MVT RegisterVT = getRegisterTypeForCallingConv(CLI.RetTy->getContext(),
                                               CLI.CallConv, VT);
unsigned NumRegs = getNumRegistersForCallingConv(CLI.RetTy->getContext(),
                                                 CLI.CallConv, VT);

and then

  if (NumParts * PartBits > ValueVT.getSizeInBits()) {
[...]
      ValueVT = EVT::getIntegerVT(*DAG.getContext(), NumParts * PartBits);
      Val = DAG.getNode(ExtendKind, DL, ValueVT, Val);

so I'm wondering whether it wouldn't be better to follow that model here. (E.g. by using CreateStackTemporary with a size instead of a type, and computing the size as "number-of-parts * size-of-part".)

Also, I think in any case it would be good to add an assertion when emitting the Store nodes that the target memory range of the store is actually within the allocated space, so that if we do get something wrong in the size calcuation the result will be an internal compiler error rather than wrong code.

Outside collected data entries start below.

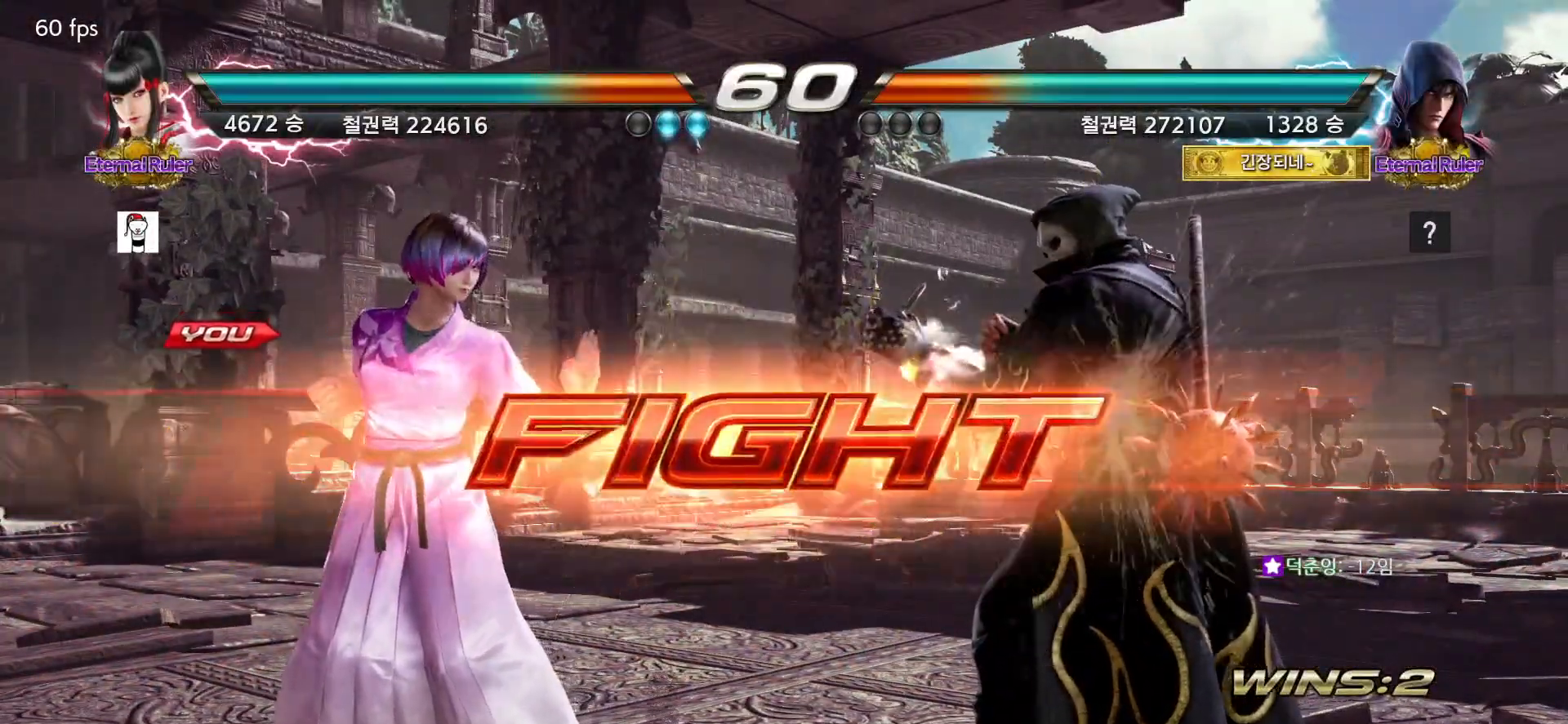
{"dt_ms": 500, "buttons": [], "events": []}
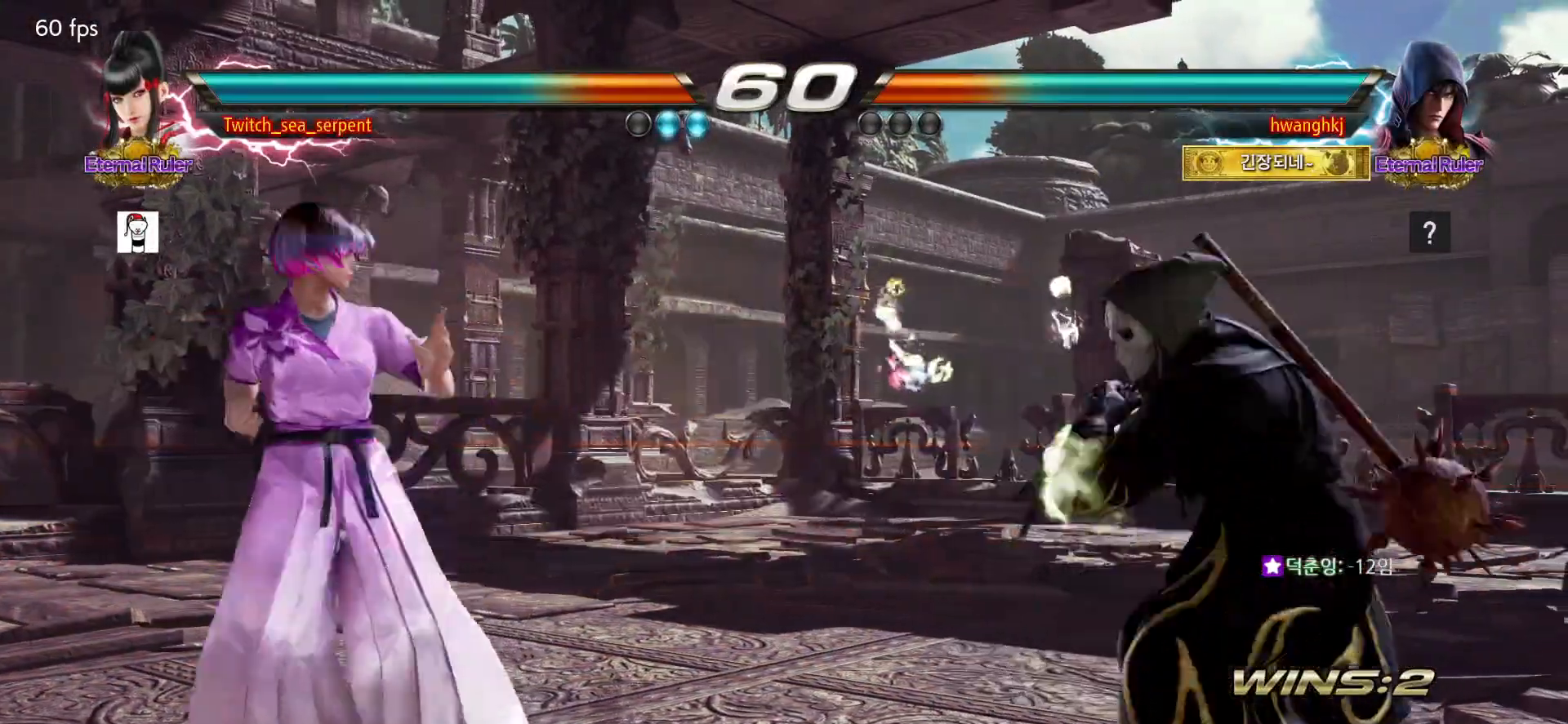
{"dt_ms": 500, "buttons": [], "events": []}
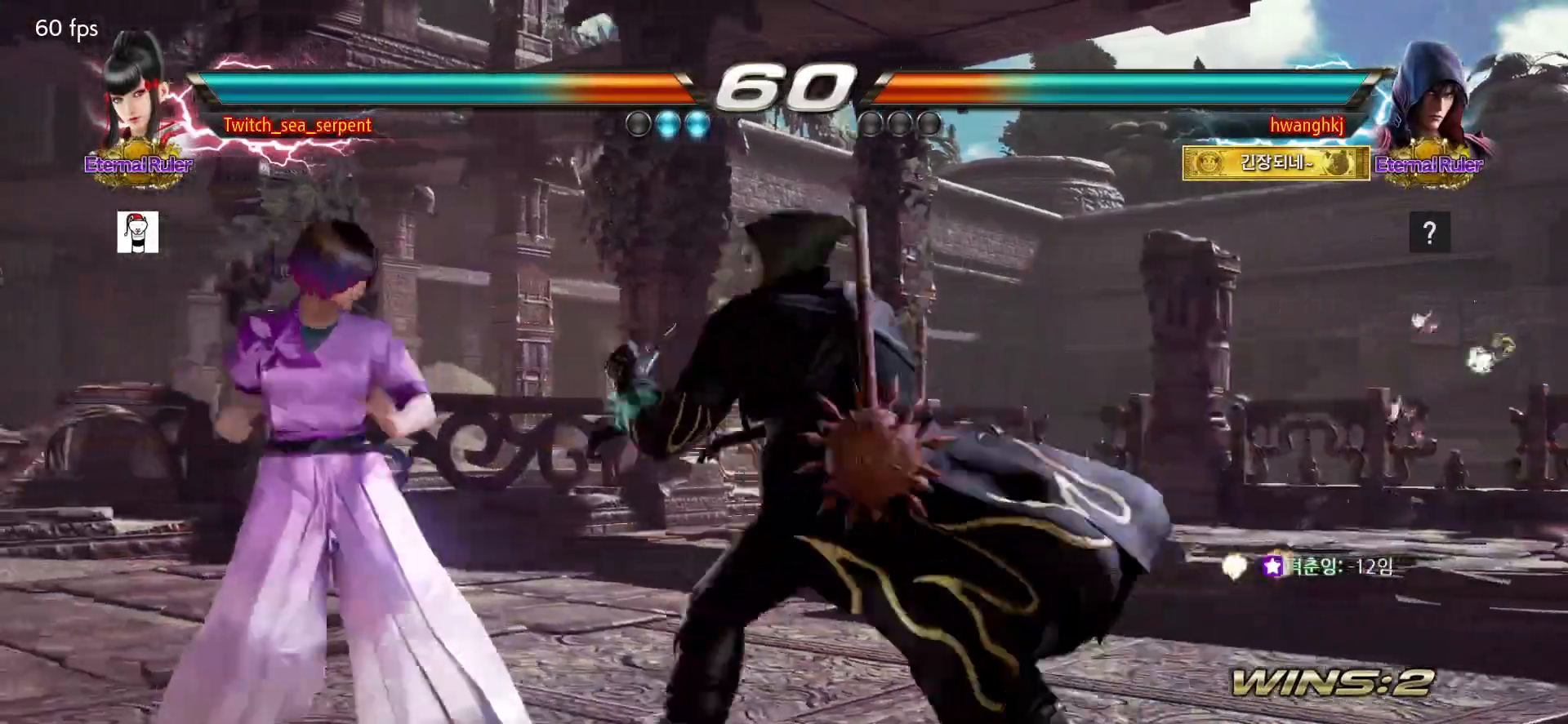
{"dt_ms": 500, "buttons": ["TRIANGLE"], "events": [[183, "SQUARE", "down"], [267, "SQUARE", "up"], [267, "TRIANGLE", "down"], [350, "TRIANGLE", "up"], [450, "TRIANGLE", "down"]]}
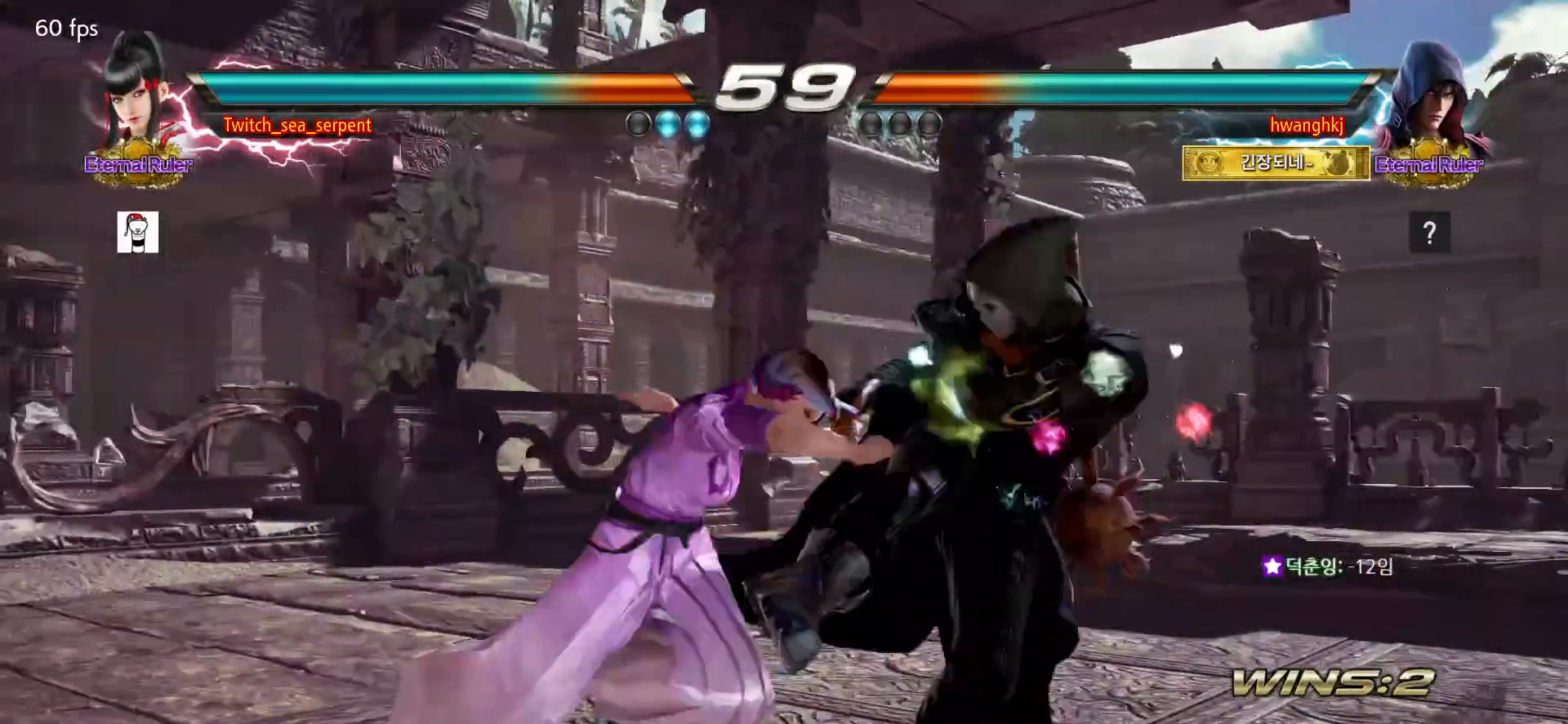
{"dt_ms": 500, "buttons": [], "events": [[17, "TRIANGLE", "up"], [100, "TRIANGLE", "down"], [183, "TRIANGLE", "up"]]}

llvm/test/CodeGen/SystemZ/args-11.ll
14

Yes, the stack always needs to be 8-byte aligned, and therefore all stack allocations are rounded up to the next multiple of 8.

jonpa updated this revision to Diff 326725.Feb 26 2021, 9:59 AM

Updated per review.

I'm wondering whether it wouldn't be better to follow that model here. (E.g. by using CreateStackTemporary with a size instead of a type, and computing the size as "number-of-parts * size-of-part".)

I think you are right - reading the comment yesterday for getTypeToTransformTo() seemed to make sense to me for the promoted integer types, but I see now that the second (new) test I added got with that call an i136 -> i256 promotion (space for 4 parts) . The updated patch now only creates space for 3 parts, which is also what is expected...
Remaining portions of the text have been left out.